Could you return, word for word, the lines starting with the one containing "Skolungdomens i Stockholm SkF" and going on through the one containing "för att kicka", including both of those lines?

» **Information provided**:

"""

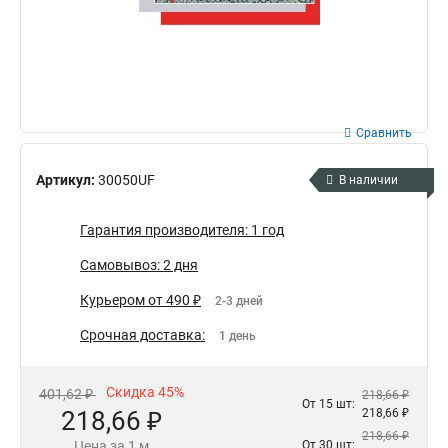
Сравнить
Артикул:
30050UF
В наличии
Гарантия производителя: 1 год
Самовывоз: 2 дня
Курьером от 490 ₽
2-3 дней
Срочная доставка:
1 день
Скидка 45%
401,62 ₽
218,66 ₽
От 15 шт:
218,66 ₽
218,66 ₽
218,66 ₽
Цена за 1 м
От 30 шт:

"""
"""

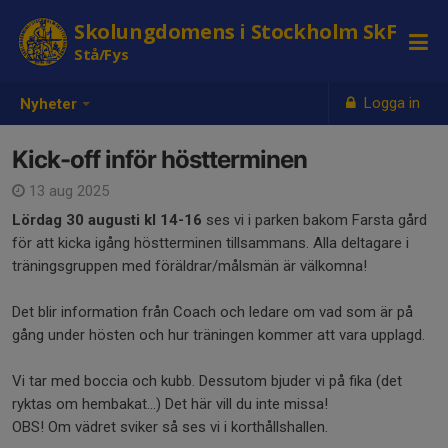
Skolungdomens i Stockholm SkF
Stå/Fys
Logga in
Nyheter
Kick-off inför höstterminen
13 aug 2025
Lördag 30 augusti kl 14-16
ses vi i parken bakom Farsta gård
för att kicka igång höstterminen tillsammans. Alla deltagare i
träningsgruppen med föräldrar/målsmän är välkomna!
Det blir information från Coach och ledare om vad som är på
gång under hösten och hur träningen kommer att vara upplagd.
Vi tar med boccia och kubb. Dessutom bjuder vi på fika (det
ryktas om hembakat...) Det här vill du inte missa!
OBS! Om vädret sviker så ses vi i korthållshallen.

"""

» **Result of this exercise**:
Skolungdomens i Stockholm SkF
Stå/Fys
Logga in
Nyheter
Kick-off inför höstterminen
13 aug 2025
Lördag 30 augusti kl 14-16
ses vi i parken bakom Farsta gård
för att kicka igång höstterminen tillsammans. Alla deltagare i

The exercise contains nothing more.